Cappuccino mit Kakao ist wohl die beste Erfindung der Welt! Brad hatte Geschmack bewiesen.

Wir hatten die letzte Viertelstunde damit verbracht, über Berufe und die Zukunft zu reden. Es tat gut über all das mal zu sprechen, obwohl ich mich sonst immer davor drückte. Dadurch, dass ich Brad gerade erst kannte hatte ich das Gefühl, dass ich einfach ich selbst sein konnte. Bei ihm hatte ich keine Angst, dass ihm meine Meinung vielleicht nicht gefallen würde.

„Über mich gibt es gar nicht so viel zu erzählen," seufzte ich und er schüttelte den Kopf. „Sag sowas nicht. Alles, was ich bis jetzt über dich erfahren habe, macht mich nur noch neugieriger auf das, was noch in Dir schlummert," sagte er und ich spürte eine leicht Hitze in meinen Wangen.

„Lass das!" lachte ich und hielt mir die Hände auf die Wangen. „Ich hasse es, wenn ich rot werde!" „Also ich mag das," grinste er und ich schüttelte den Kopf.

„Oh!" rief ich plötzlich und er sah mich überrascht an. Er hätte beinahe seinen Chococcino fallen gelassen, weil er eigentlich gerade trinken wollte.

„Wie alt bist du überhaupt?" fragte ich peinlich berührt, weil man so etwas vielleicht am Anfang hätte fragen sollen. Wir waren an einem Punkt angelangt, an dem man die Grundsachen eigentlich geklärt hatte. Aber bei uns lief ja sowieso alles nicht soo normal ab.

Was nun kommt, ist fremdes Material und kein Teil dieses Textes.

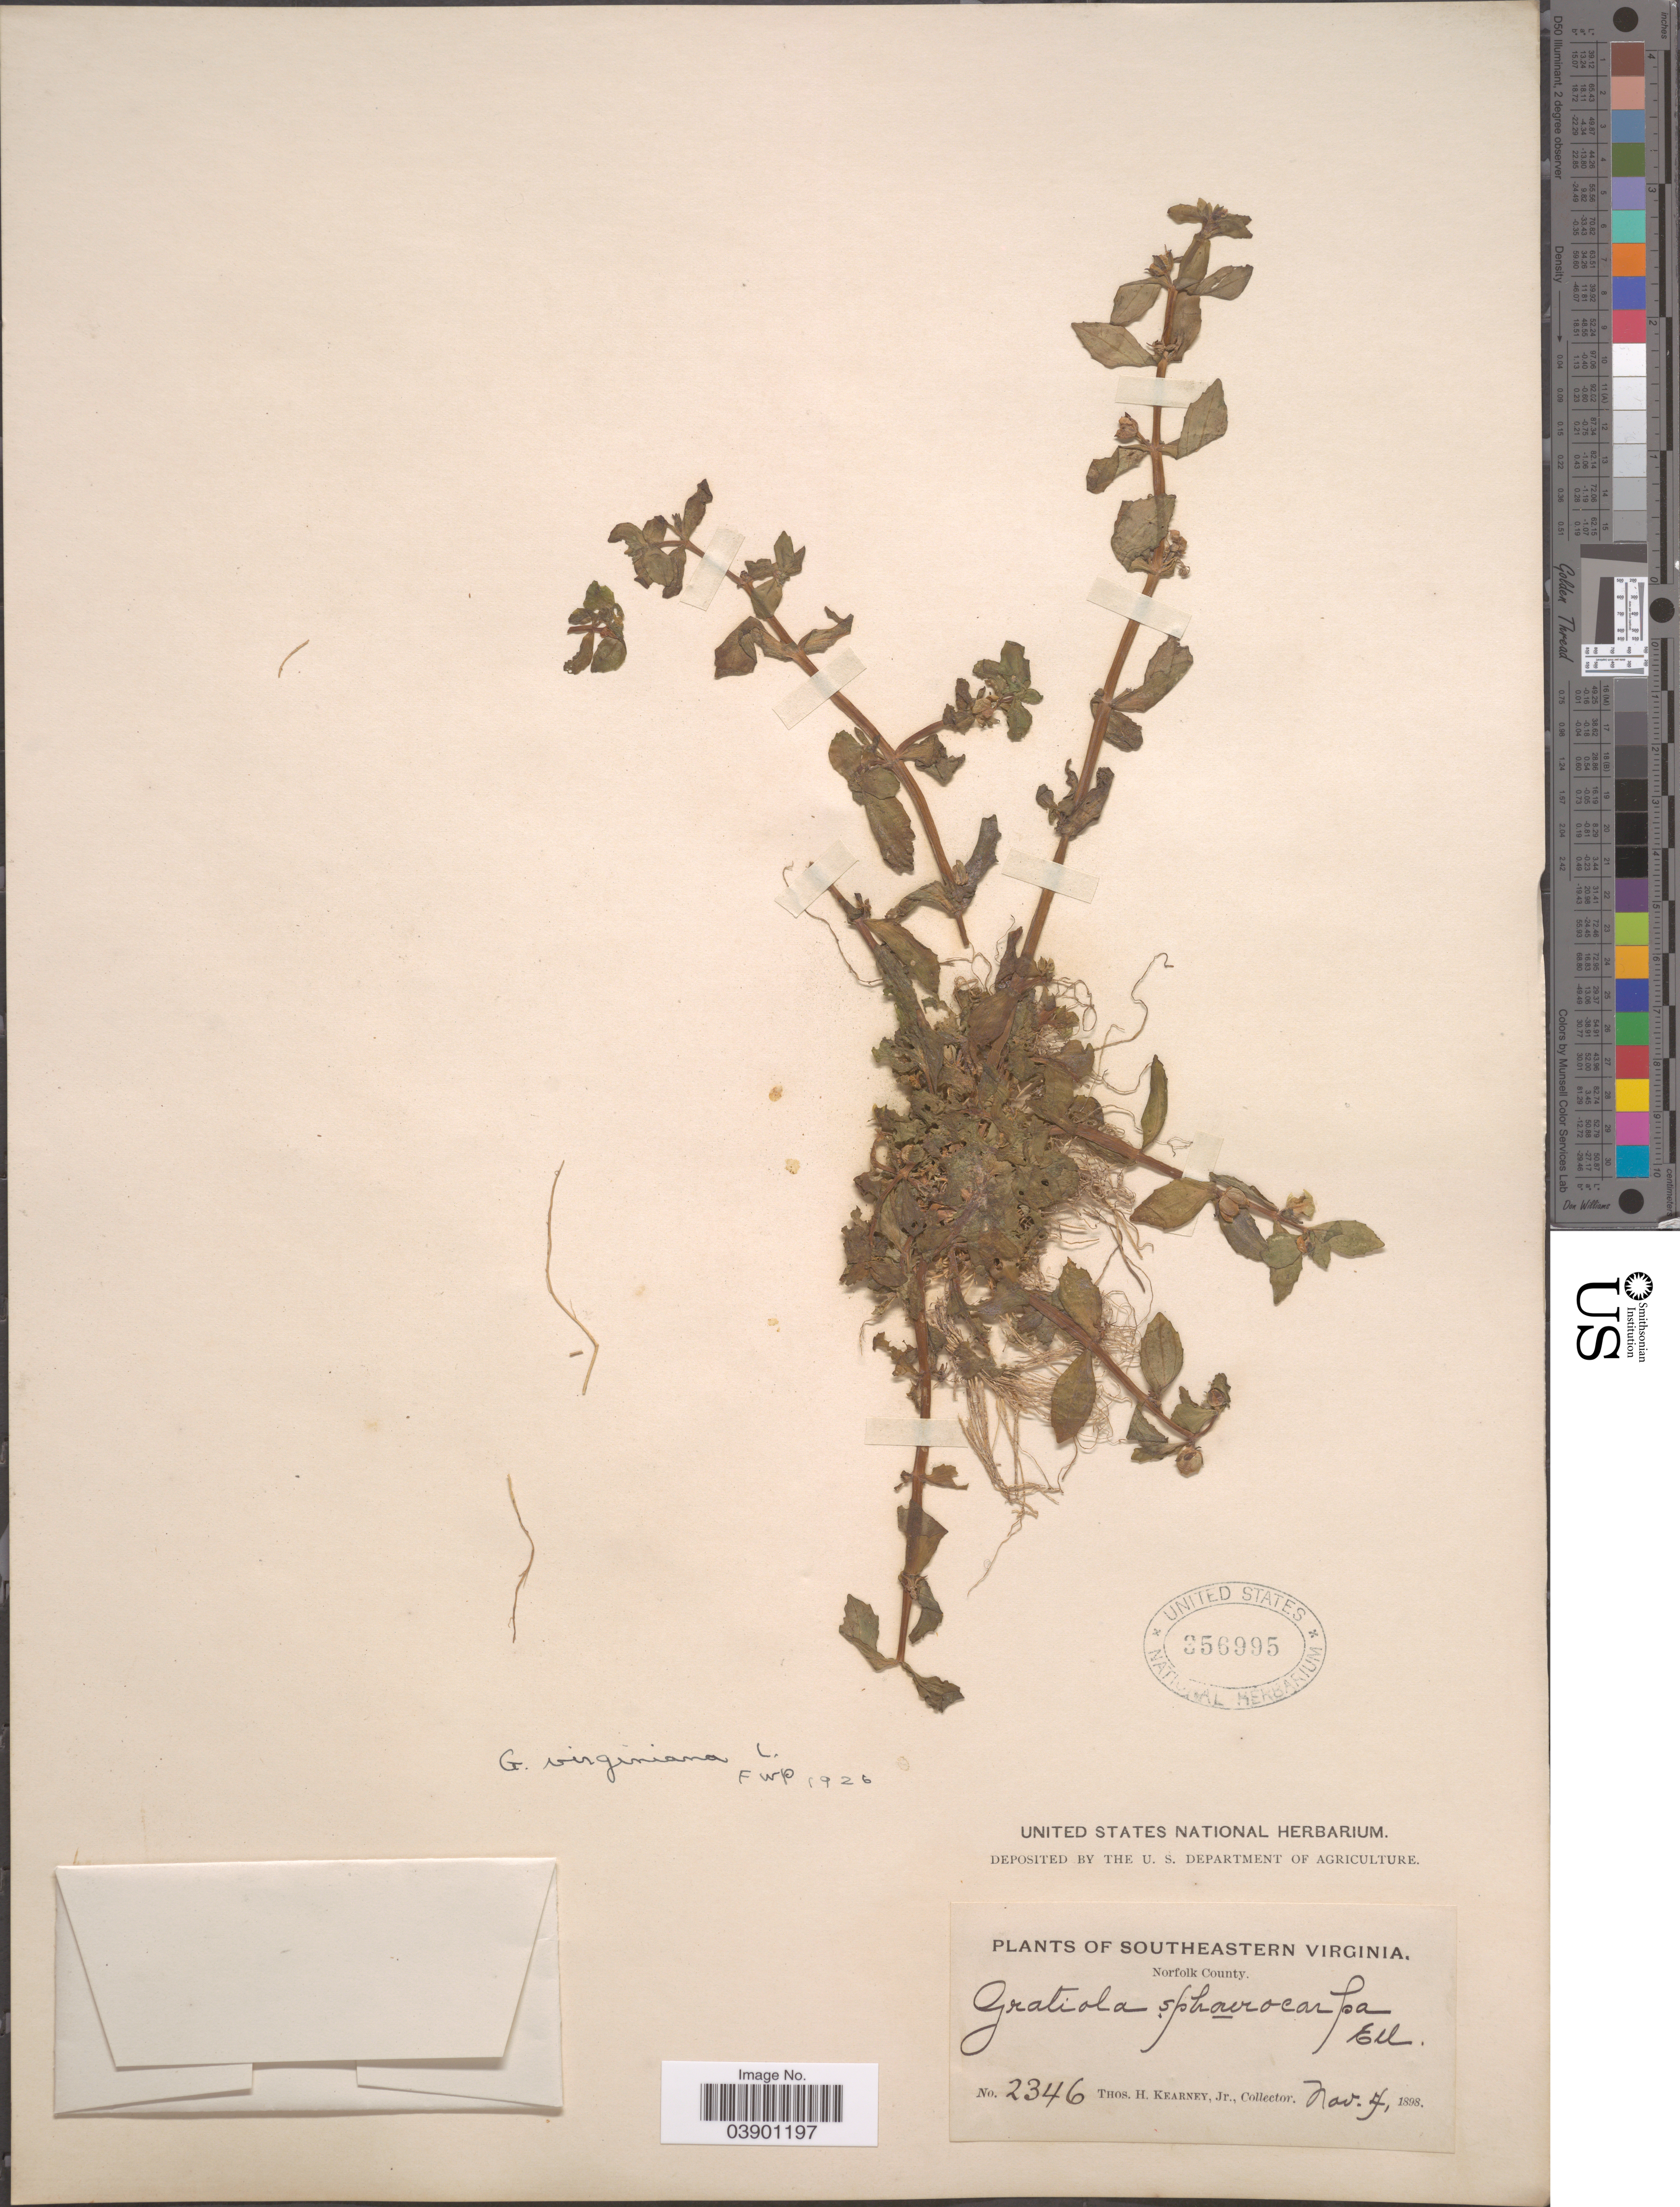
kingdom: Plantae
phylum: Tracheophyta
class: Magnoliopsida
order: Lamiales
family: Plantaginaceae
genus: Gratiola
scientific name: Gratiola virginiana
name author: L.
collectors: T. H. Kearney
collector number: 2346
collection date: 1898-11-04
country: United States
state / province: Virginia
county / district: City of Norfolk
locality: Southeastern Virginia. Norfolk County.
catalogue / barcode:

„Stimmt, darüber haben wir gar nicht geredet," lachte er, „Ich bin im Juli 24 geworden. Wie alt bist du, Ruby?"

Gott sei Dank, kurze Zeit hatte ich Sorge, er wäre vielleicht älter. Wobei er eigentlich auch als jünger durchgehen konnte... Antworte ihm, Ruby! „Ich bin 21, im Dezember werde ich 22."

Brad nickte. „Finde ich gut," lachte er. „Wie kommt es, dass wir nicht früher über sowas grundsätzliches geredet haben?"

„Ja, du hast Recht! Wir haben zu schnell über tiefergehende Sachen geredet," grinste ich. „Na gut, lass uns hier noch ein bisschen weiter machen. Wo kommst du eigentlich her?"

Er lachte wieder. „Wow, wir haben irgendwie falsch angefangen beim kennenlernen... Ich bin in Newcastle geboren, aber in Sutton aufgewachsen, jetzt lebe ich in London. Was ist mit dir?"

„Birmingham, das hätte ich mir denken können. Dein Akzent hat dich verraten," grinste ich und er grinste ebenfalls breit. „Ich komme gebürtig aus Brighton, aber bin mit 19 auch nach London gezogen, weil ich dort studiere."

Wir stellten uns weiter Fragen, über unsere Familie und ganz grundsätzliche Dinge. Ich fühlte mich diesem Menschen immer verbundener und vor allem so, als würde ich ihn schon viel länger kennen.

Ich hätte niemals gedacht, dass ich jemanden am Flughafen kennenlernen würde, aber es schien mir, als würde ich gerade einen neuen Wegbegleiter finden.